Où nous situons-nous ? Je pense que dans les prochaines semaines et les prochains mois, la situation sera plus claire. Un fonds va de l’avant uniquement s’il dispose de fonds, et nous devons voir comment les gouvernements et le secteur privé vont réagir. En ce qui concerne les dispositifs qui doivent être mis en place, je pense que cela devrait être un fonds où la prise de décisions soit aussi proche que possible de la réalité du problème, c’est-à-dire décentralisé et au niveau de chaque pays car les besoins varient d’un continent à l’autre et d’un pays à l’autre.
De plus, le Fonds ne sera pas le seul dispositif à lutter contre le SIDA. Il y a des prêts, des dépenses nationales — bien que dans de nombreux pays, les gouvernements n’investissent pas assez dans ce domaine. Ici aussi, je pense que la BID peut nous aider à coordonner différentes sources de financement qui garantiront la disponibilité des fonds.
BID Amérique: Si vous vous adressiez à un leader politique de la région en évoquant sa responsabilité vis-à-vis du SIDA, quel conseil lui donneriez-vous ?
Piot: Premièrement, je parlerais de la nécessité de briser le silence autour du SIDA. S’il n’y a pas de transparence sur l’épidémie, sur la manière dont se propage le SIDA, une maladie qui se transmet principalement par contact sexuel, aucun pays ne peut traiter ce problème avec sérieux. Deuxièmement, il devrait s’assurer que son gouvernement mette les ressources nécessaires à la disposition de ceux qui sont chargés de combattre ce fléau, y compris les agences publiques et privées, les ONG et les activistes. Et troisièmement, je recommanderais qu’il s’assure que tous les membres du gouvernement s’engagent à fond dans la lutte contre le SIDA et apportent leur contribution dans tous les secteurs, à savoir, la santé, la justice, l’éducation et la main-d’oeuvre.
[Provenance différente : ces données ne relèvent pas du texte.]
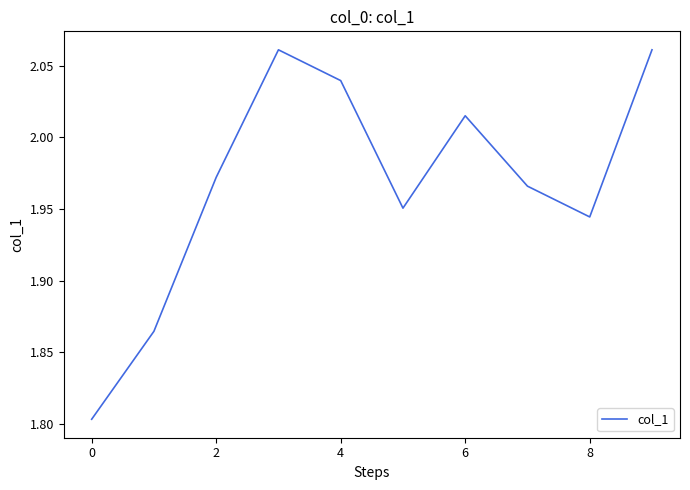

What is the difference between the maximum and minimum values?

0.3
La logique étant que si l’on ne fait rien, le coût sera astronomique, non seulement en ce qui concerne le traitement des patients mais aussi dans le domaine social et, bien sûr, en vies humaines.
BID Amérique: Votre poste vous donne une vue d’ensemble du problème dans sa globalité. Quel serait le meilleur scénario pour l’Amérique latine et les Caraïbes pour les prochaines années à venir ?
Piot: Le meilleur scénario serait que chaque pays de la région reconnaisse le SIDA comme faisant partie de ses priorités nationales ; que les responsables nationaux, ceux du monde des affaires et les églises rompent le silence autour du SIDA ; et que nous travaillons tous ensemble pour s' assurer du déclin du nombre de nouvelles infections.
La session spéciale des Nations unies est en train de fixer un certain nombre d’objectifs pour tous les pays. Pour moi, un des objectifs les plus importants est la diminution des nouvelles infections chez les jeunes. Un autre est de procurer un traitement aux personnes séropositives. Si nous pouvons atteindre ces objectifs, le nombre des nouvelles infections pourrait retomber dans les cinq prochaines années. Nous devons planifier pour réussir. On peut éviter que l’épidémie du SIDA se propage davantage. Nous pouvons sauver des millions de vies si nous agissons maintenant. Plus nous attendons, plus cher nous devrons le payer, et plus de personnes, spécialement des jeunes, perdront la vie.